→ TÂCHES À RÉALISER
a) D'après l'article sur le Mobile Journalism, quelle chaîne couvre l'actualité parisienne uniquement avec des iPhone ?
b) Citez les entreprises que l'article sur le Mobile Journalism regroupe sous le sigle GAFA.
c) Reprenez l'article sur le Mobile Journalism à la suite de sa dernière phrase, s'il vous plaît.
**** TEXTE DE L'EXERCICE
Le “Mobile Journalism” est-il fait pour la télévision ?

Terence Jarosz
9 min readOct 24, 2017

Entre lents balbutiements et promesses d’un avenir radieux, le Mojo — ou Mobile Journalism — tente de s’imposer aujourd’hui comme une nouvelle pratique audiovisuelle.

Déjà certains journalistes et reporters, formés en communauté, considèrent le Mojo comme une discipline indispensable au journalisme moderne, voire incontournable dans un avenir proche pour produire de l’actualité.

A l’heure où les médias de masse, comme la TV, entament une lente mutation et les réseaux sociaux s’installent puissamment dans le monde de l’information, le Mojo est voué à se développer plus largement. Gageure ou réalité ?

Mojo — Dispositif audiovisuel protéiforme

News Editor à ENEX, voici plusieurs mois que j’observe le phénomène Mojo. En 2017, j’ai participé aux principales conférences sur le sujet à Paris (Les rencontres Francophones de la Vidéo Mobile) en Février, puis à Galway, en Irlande, pour le Mojocon, la conférence incontournable du Mobile Journalism.

J’ai aussi interrogé mes nombreux confrères et protagonistes des chaînes de TV partenaires avec qui je travaille chaque jour. Notamment BFM Paris qui utilise uniquement des iphones pour faire leur couverture de l’actualité parisienne. Et des rencontres avec des concepteurs d’application uniquement dédiées à la pratique du Mojo (ex. City Producer) souligne une tendance forte. Leur application comble une attente de certains “Mojoistes” qui peuvent, à partir du smartphone, tourner, monter et intégrer à leurs vidéos tous les détails requit pour un faire un sujet vidéo news de type « broadcast », prêt à diffuser.

Le Mobile Journalism prospère aussi rapidement grâce aux nombreux formateurs, comme Guillaume Kuster ou Philippe Couve, qui parcourent la monde pour prodiguer leurs précieux conseils à ceux qui désirent concevoir des vidéos uniquement grâce à un smartphone, avec des applications soigneusement utilisées. Sans parler des compagnies, connues et moins connues, qui conçoivent et fabriquent une multitude d’accessoires pour faciliter la vie de ceux qui utilisent leur smartphone comme outil de reportage.

Dans ce sens, j’ai présenté, lors de conférences organisées par ENEX, deux exposés sur le Mobile Journalism en février et juin 2017, respectivement à Bruxelles et Luxembourg. Au cours des derniers mois, j’ai ainsi pu mesurer les développements, les pratiques et les énormes attentes d’une communauté très motivée qui s’est constituée autour du Mobile Journalism.

Alors que l’industrie des mass media en général et celle de la TV et du news business en particulier cherche son avenir face à tous les bouleversements technologiques initiées par les smartphones, les médias sociaux , les GAFA (Google, Apple, Facebook, Amazon), le défi est d’éviter les discours prophétiques sur le sujet.
********
**** DONNÉES ENREGISTRÉES
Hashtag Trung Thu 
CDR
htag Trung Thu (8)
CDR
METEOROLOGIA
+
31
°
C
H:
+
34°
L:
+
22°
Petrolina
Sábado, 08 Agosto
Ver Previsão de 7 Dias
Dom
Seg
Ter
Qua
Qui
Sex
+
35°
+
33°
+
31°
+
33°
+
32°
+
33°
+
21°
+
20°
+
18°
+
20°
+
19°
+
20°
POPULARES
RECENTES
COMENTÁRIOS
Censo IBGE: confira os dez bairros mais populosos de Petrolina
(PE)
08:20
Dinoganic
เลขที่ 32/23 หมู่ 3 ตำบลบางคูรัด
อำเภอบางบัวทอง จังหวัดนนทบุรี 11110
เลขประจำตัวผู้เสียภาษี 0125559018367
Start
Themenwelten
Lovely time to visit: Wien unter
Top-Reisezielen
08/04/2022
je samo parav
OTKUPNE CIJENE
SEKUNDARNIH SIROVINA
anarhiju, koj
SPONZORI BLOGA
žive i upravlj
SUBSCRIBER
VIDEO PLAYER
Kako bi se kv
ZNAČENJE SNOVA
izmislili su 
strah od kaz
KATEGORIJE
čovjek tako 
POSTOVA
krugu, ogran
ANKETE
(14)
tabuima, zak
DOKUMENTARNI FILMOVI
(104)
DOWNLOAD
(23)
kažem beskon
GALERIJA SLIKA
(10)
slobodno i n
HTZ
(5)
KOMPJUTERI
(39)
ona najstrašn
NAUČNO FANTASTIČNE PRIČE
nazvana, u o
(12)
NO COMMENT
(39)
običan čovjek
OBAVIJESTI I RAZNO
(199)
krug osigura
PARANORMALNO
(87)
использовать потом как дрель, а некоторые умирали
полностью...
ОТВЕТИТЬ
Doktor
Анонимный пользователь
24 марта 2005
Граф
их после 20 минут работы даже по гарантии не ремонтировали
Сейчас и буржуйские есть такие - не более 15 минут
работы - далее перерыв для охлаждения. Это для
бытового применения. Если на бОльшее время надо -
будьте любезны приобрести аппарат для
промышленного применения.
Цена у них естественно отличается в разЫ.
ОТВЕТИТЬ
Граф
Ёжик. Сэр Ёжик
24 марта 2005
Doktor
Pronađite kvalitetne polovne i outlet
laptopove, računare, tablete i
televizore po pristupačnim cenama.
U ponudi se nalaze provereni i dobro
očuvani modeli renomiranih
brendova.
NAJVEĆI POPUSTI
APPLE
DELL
********
→ RÉPONSES PAR TÂCHE
a) BFM Paris.

b) Google, Apple, Facebook, Amazon.

c)
Cette approche est d’autant plus délicate sachant que le Mobile Journalism se place à la confluence de nombreux domaines que sont aujourd’hui la TV, le News, Internet (innovations lentes) et les réseaux sociaux, la high tech et les TIC/NTIC (innovations rapides). Cela peut être représenté par le schéma suivant:

Mojo — Innovations lentes-Innovations rapides (TJ).

Cette confluence (informatique, télécommunication, audiovisuel) caractérise pleinement le Mojo. Cela le rend aussi moins prédictif et donc plus difficilement accepté dans une industrie comme la télévision et par certains professionnels de l’image.

Comme l’explique Guillaume Kuster dans un article intitulé “Les Smartphones ne seront probablement jamais des caméras professionnelles (mais on s’en fout)”, il peut sembler vain de vouloir remplacer les techniques et les pratiques qui existent déjà dans le TV Broadcast par celles du Mojo c’est-à-dire par l’utilisation d’un smartphone grand public pour produire du contenu professionnel. D’autant que la pratique liée au Mojo est encore souvent assimilée à celle des « amateurs » (ou grand public).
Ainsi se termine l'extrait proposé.